▶ [Texte fourni]:
_ _ _ _

Actes du Colloque Culture Papier 2019 : #Lepapieraufutur
Les valeurs de la transition digitale

 

Les réseaux sociaux vous connaissent mieux que votre conjoint

 

Comment abordez-vous la problématique de la consommation du numérique au cours de vos interventions auprès des différents publics que vous rencontrez ?

Le numérique, les nouvelles technologies, l’intelligence artificielle deviennent des sujets éminemment politiques, touchant toutes les thématiques. Cela remet en cause notre mode de consommation, l’économie, l’emploi, la pollution. Lors de nos interventions sur ce sujet dans différentes réunions publiques, dans les collèges et lycées, nous voyons qu’il existe encore un écart entre la perception, les actions de chacun et la réalité des coulisses du numérique. Nous expliquons très facilement aux utilisateurs que la stratégie des grands groupes, des GAFAM, vise à une domestication des revenus de chacun, mais aussi à instaurer une économie de l’attention. Nous abordons ce dernier sujet, notamment avec les plus jeunes, en leur parlant des réseaux sociaux, des traces qu’ils laissent, et ce qu’en font économiquement ces grands groupes. C’est une culture de domination des individus sur leurs propres données sur Internet qui se joue.

Une étude de Standford a par exemple démontré qu’en analysant 10 de vos likes sur Facebook, l’algorithme vous connaît mieux que vos collègues. 100 de vos likes mieux que votre famille, 230 de vos likes mieux que votre conjoint.

Cela interroge sur les conséquences de ces collectes de données via notamment les entreprises de data brockers, qui très souvent sont étrangères. À l’heure actuelle, il est estimé qu’elles possèdent une fiche sur 95 % de la population française et jusqu’à 5000 types d’informations par personne. Tout cela remet en cause des sujets tels que la politique ou encore la responsabilité d’acculturation. Nous devons faire de la pédagogie et de l’andragogie sur ces sujets, réfléchir à nos propres comportements.

_ _ _ _

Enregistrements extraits
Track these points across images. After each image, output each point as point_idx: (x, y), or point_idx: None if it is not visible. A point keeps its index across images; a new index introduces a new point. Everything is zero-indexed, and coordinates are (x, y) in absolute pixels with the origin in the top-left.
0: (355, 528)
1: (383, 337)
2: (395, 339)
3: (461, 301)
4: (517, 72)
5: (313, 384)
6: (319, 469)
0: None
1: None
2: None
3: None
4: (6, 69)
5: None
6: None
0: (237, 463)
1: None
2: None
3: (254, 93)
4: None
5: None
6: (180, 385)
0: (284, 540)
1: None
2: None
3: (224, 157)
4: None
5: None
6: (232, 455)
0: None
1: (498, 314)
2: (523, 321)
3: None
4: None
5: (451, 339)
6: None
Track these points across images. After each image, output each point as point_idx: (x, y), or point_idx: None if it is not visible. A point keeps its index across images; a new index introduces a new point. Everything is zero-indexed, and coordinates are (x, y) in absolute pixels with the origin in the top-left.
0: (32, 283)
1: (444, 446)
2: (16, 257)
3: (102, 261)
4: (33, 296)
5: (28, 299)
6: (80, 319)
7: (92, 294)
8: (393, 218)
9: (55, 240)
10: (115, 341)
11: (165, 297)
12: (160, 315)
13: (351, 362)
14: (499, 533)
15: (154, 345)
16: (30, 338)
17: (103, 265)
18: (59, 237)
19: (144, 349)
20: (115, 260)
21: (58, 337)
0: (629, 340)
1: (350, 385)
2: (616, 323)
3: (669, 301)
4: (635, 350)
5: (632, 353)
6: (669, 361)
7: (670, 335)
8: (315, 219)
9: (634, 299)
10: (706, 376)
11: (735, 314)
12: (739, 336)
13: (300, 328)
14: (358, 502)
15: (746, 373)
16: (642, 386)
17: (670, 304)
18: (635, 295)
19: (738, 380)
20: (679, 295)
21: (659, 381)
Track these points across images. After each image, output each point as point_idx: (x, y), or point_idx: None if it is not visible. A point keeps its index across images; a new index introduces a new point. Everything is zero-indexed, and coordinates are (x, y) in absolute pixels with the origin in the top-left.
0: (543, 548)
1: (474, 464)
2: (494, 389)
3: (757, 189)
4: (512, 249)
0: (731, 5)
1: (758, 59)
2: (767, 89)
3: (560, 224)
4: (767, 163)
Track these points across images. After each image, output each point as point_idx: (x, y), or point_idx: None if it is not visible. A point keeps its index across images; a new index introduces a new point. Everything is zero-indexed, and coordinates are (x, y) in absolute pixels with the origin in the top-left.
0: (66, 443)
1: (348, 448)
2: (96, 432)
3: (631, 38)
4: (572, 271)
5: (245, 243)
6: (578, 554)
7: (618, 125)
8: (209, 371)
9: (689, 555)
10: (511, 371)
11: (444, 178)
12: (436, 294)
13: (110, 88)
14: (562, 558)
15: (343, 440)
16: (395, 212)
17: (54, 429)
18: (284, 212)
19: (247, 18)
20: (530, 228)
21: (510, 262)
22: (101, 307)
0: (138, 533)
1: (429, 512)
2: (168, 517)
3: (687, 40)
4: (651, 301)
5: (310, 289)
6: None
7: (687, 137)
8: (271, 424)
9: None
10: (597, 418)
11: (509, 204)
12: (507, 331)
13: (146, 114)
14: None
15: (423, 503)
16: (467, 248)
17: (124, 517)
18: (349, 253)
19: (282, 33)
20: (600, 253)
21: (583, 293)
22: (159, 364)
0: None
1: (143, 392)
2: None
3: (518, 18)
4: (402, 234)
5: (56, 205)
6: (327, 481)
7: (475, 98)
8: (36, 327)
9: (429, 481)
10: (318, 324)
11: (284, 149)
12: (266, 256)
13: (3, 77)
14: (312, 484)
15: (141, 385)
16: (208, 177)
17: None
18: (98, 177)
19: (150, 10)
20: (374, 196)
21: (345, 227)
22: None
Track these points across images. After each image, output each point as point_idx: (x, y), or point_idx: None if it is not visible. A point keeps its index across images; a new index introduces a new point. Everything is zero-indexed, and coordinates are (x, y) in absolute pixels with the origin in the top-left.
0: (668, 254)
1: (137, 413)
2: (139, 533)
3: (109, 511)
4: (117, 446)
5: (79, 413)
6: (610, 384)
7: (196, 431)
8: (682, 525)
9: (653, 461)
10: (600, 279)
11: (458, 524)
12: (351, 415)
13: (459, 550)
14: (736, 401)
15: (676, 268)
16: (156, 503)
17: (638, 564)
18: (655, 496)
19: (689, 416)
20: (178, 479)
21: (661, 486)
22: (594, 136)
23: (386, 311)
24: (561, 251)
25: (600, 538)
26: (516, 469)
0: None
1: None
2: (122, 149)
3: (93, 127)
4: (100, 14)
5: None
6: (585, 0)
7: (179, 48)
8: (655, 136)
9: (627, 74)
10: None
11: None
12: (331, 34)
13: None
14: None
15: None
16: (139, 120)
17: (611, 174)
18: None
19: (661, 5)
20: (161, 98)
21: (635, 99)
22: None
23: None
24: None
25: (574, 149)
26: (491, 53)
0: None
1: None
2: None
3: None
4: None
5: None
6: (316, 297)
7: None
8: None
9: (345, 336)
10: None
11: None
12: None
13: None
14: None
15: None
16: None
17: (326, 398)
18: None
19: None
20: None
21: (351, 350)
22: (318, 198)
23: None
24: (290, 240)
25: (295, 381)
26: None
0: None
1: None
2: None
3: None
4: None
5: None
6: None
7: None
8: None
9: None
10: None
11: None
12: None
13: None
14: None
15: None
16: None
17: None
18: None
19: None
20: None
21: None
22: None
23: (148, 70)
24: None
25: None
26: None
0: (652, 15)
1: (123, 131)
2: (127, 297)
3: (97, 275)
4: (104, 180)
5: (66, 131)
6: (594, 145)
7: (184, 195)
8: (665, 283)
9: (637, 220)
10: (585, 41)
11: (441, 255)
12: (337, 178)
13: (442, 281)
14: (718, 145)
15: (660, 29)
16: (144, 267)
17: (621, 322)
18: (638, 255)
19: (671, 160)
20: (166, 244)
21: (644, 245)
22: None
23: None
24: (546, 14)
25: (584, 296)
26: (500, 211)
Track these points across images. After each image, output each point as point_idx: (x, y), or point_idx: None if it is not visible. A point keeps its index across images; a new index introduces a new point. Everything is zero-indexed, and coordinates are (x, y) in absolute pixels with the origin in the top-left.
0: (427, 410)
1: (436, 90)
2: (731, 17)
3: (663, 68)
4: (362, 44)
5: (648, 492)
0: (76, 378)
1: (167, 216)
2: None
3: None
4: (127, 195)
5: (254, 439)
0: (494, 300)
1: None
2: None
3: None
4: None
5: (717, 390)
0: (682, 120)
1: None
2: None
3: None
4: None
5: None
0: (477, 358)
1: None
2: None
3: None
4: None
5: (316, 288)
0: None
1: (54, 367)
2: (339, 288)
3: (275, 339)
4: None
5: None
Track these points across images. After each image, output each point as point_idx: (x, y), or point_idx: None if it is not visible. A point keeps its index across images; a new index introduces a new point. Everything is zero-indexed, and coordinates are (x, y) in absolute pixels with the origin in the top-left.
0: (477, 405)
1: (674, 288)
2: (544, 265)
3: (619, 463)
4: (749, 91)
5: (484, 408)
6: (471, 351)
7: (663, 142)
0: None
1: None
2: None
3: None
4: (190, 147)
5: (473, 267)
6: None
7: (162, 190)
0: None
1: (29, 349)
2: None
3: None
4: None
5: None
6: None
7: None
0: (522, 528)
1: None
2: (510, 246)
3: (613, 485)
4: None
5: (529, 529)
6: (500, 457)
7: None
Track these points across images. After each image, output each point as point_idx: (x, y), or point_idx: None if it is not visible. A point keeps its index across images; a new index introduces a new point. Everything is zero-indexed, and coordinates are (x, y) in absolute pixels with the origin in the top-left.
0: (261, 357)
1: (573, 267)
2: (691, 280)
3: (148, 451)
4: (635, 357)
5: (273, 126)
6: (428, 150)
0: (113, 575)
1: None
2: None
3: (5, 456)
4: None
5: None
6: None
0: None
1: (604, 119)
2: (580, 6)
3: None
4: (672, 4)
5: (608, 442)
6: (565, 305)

_ _ _ _

▶ [Consignes à suivre]:
a - D'après le texte sur le numérique, combien de likes sur Facebook suffisent à l'algorithme pour mieux vous connaître que votre conjoint ?
b - Recopiez le passage du texte sur le numérique qui commence par « Une étude de » et se poursuit jusqu'à « que votre conjoint. ».
c - Reprenez le texte sur le numérique là où il s'arrête et prolongez-le.
Les enregistrements forment un matériau à part, indépendant du texte.

▶ [Réponses rédigées]:
a - 230 likes.

b -
Une étude de Standford a par exemple démontré qu’en analysant 10 de vos likes sur Facebook, l’algorithme vous connaît mieux que vos collègues. 100 de vos likes mieux que votre famille, 230 de vos likes mieux que votre conjoint.

c -
 

Pourquoi avoir choisi de faire un tour de France en 2020 ?

Nous avons pensé qu’il fallait absolument aller au plus près des Citoyens, expliquer l’Intelligence Artificielle et l’évolution des nouvelles technologies, montrer des exemples très concrets, favoriser l’émergence d’un déclic promouvant une sorte d’hygiène numérique. Cette promotion n’est pas seulement faite par des personnalités politiques, mais aussi par des entrepreneurs, ou encore des associations de jeunesse, le tout au sein et en dehors des métropoles. Nous avons appelé notre association « IA For My People » en référence au titre du groupe de rap NTM. Nous sommes partis du constat sur le taux de chômage existant dans certains quartiers. Je suis personnellement issu de l’Essonne, or à Grigny, le taux de chômage chez les 16-25 ans atteint 45 %. Dans le même temps, 80.000 emplois restent à pourvoir dans le numérique. Nous avons donc voulu sensibiliser sur ce paradoxe au travers de sujets qui ne font pas partie du champ des possibles dans ces quartiers-là. Nous avons ainsi pris une référence de Rap par principe pour lancer l’opération et cela a fonctionné ! Nous avons eu des demandes pour intervenir à Amiens, à Rennes, dans des quartiers nord de Marseille, en Corse, en Guadeloupe ou encore dans le Cantal.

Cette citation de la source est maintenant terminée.